Eclairs

I never pulled an all-nighter in college.

First of all, I’m semi-useless intellectually after 4 pm on a good day. But more importantly, I am a planner by nature. The prospect of leaving a project so big to so late that it will require HOURS in the library after dark fills me with dread. An all-nighter is a prison of your own design. It’s masochistic if you think about it. No thank you. 

Eclairs, on the other hand, really scratch my organizational itch. Mise en place (already my favorite thing) really shines here, and it works on two levels. On a broad, conceptual level eclairs are really about assembly. You pipe pastry cream into puffs and dip them in ganache. So you obviously need all those components ready ahead of time. Mise en place level one.

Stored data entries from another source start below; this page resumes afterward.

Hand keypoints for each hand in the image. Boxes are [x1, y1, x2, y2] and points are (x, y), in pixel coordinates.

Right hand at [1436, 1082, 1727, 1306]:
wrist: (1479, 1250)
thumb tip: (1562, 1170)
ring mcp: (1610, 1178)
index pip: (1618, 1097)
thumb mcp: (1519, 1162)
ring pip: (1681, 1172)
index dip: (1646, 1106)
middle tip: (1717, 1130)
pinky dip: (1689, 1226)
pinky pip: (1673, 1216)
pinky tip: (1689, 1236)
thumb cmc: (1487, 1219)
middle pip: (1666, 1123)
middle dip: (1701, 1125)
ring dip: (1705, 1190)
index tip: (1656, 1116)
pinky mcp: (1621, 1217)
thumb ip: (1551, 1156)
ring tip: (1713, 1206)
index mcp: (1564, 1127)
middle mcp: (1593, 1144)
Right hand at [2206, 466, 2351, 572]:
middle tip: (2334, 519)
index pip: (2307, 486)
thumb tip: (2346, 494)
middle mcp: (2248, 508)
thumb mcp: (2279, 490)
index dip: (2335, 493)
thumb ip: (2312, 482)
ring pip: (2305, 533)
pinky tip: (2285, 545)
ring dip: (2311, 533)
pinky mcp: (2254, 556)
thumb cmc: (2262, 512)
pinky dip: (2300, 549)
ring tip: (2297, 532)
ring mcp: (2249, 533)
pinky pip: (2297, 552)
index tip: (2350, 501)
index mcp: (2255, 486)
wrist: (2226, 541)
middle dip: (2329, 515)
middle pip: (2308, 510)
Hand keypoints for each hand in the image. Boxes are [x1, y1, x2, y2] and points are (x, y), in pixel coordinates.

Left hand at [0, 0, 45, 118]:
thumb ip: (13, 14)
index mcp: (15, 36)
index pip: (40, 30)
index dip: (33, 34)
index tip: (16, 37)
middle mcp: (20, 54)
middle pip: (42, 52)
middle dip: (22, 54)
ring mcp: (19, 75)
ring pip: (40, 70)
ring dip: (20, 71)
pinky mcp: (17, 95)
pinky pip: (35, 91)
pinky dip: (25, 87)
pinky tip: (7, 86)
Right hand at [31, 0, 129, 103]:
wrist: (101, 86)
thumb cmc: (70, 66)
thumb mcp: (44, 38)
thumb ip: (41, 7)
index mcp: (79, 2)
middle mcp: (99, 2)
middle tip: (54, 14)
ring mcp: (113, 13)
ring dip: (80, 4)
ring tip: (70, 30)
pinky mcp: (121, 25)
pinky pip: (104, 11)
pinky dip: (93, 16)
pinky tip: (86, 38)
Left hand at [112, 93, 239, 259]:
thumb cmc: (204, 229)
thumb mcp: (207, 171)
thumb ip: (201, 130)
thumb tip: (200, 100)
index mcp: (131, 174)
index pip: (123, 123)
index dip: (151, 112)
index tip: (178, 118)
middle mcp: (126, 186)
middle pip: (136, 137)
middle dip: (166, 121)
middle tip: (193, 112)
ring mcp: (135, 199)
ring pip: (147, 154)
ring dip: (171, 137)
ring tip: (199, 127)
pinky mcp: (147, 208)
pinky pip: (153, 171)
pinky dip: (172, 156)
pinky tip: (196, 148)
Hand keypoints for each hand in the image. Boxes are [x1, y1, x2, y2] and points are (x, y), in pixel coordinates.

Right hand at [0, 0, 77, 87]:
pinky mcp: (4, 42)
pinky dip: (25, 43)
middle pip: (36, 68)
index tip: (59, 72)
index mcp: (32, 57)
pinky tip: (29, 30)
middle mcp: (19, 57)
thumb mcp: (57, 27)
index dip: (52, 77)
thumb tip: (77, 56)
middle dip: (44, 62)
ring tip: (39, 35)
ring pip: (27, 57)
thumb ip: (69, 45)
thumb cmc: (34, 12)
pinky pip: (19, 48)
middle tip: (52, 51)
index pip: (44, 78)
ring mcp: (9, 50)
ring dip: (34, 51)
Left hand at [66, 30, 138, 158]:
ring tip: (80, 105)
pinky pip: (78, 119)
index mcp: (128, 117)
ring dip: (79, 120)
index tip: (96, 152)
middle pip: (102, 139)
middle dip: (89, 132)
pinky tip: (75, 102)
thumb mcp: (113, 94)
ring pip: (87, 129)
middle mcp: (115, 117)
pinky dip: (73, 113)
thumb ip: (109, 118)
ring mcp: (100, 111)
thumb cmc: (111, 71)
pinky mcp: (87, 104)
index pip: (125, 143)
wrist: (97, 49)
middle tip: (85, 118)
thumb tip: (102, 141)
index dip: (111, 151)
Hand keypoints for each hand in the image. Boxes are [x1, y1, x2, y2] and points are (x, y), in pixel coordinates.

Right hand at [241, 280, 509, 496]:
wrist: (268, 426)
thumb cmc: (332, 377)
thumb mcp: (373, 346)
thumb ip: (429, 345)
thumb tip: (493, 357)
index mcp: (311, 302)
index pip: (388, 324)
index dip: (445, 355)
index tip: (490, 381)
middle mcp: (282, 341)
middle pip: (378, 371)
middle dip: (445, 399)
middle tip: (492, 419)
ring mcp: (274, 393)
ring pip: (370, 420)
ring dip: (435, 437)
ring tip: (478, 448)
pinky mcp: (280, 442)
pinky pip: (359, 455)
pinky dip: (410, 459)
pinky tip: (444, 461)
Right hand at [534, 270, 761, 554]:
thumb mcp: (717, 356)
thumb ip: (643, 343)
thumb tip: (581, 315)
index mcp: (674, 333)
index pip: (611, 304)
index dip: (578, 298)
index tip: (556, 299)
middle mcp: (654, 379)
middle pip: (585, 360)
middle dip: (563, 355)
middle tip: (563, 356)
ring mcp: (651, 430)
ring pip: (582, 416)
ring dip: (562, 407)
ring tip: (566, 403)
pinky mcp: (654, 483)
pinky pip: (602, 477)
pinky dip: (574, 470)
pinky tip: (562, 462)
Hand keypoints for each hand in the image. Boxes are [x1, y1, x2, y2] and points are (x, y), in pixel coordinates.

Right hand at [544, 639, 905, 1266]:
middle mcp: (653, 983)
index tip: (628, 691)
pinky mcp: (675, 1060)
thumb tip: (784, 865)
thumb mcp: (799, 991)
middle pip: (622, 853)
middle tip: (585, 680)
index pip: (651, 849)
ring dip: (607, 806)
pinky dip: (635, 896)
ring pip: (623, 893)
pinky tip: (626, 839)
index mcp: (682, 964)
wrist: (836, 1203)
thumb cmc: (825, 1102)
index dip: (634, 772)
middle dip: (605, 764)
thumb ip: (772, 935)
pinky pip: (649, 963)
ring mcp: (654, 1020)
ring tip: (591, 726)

Level two is the real beauty. Each component of an eclair benefits - nay, depends upon - mise en place. Let me be clear - you should always mise en place. But there are some recipes where you can get away with it. Not here. Take the ganache, for instance. You have to have the chocolate chopped so that it’s on hand during the narrow window when the milk scalds. Same with the pastry cream. Your egg mixture had better have reported for duty by scalding hour or your milk could burn while you scramble (pun intended). 

The pâte à choux is the highest stakes of all. Uniquely, it’s a dough that starts off in a saucepan but finishes in the mixer. That transfer adds an element of chaos if you’re not careful.  Have your flour measured, your eggs cracked, and your equipment in place (the unsung hero of mise en place!) and instead of chaos you get coherence. 

All the mise en place of level two begets the mise en place of level one. You reap (MIP1) what you sow (MIP2). MIP2 walked so MIP1 can run.  What I’m saying is, eclairs are the Russian doll of mise en place. 

So next time you have a hankering for eclairs or a college paper due....(professorial voice): come prepared.

P.s. - don’t even get me STARTED on group projects.

Recipe from Joanne Chang’s cookbook, Flour, with some additional tips and tricks from Erin Jeanne McDowell.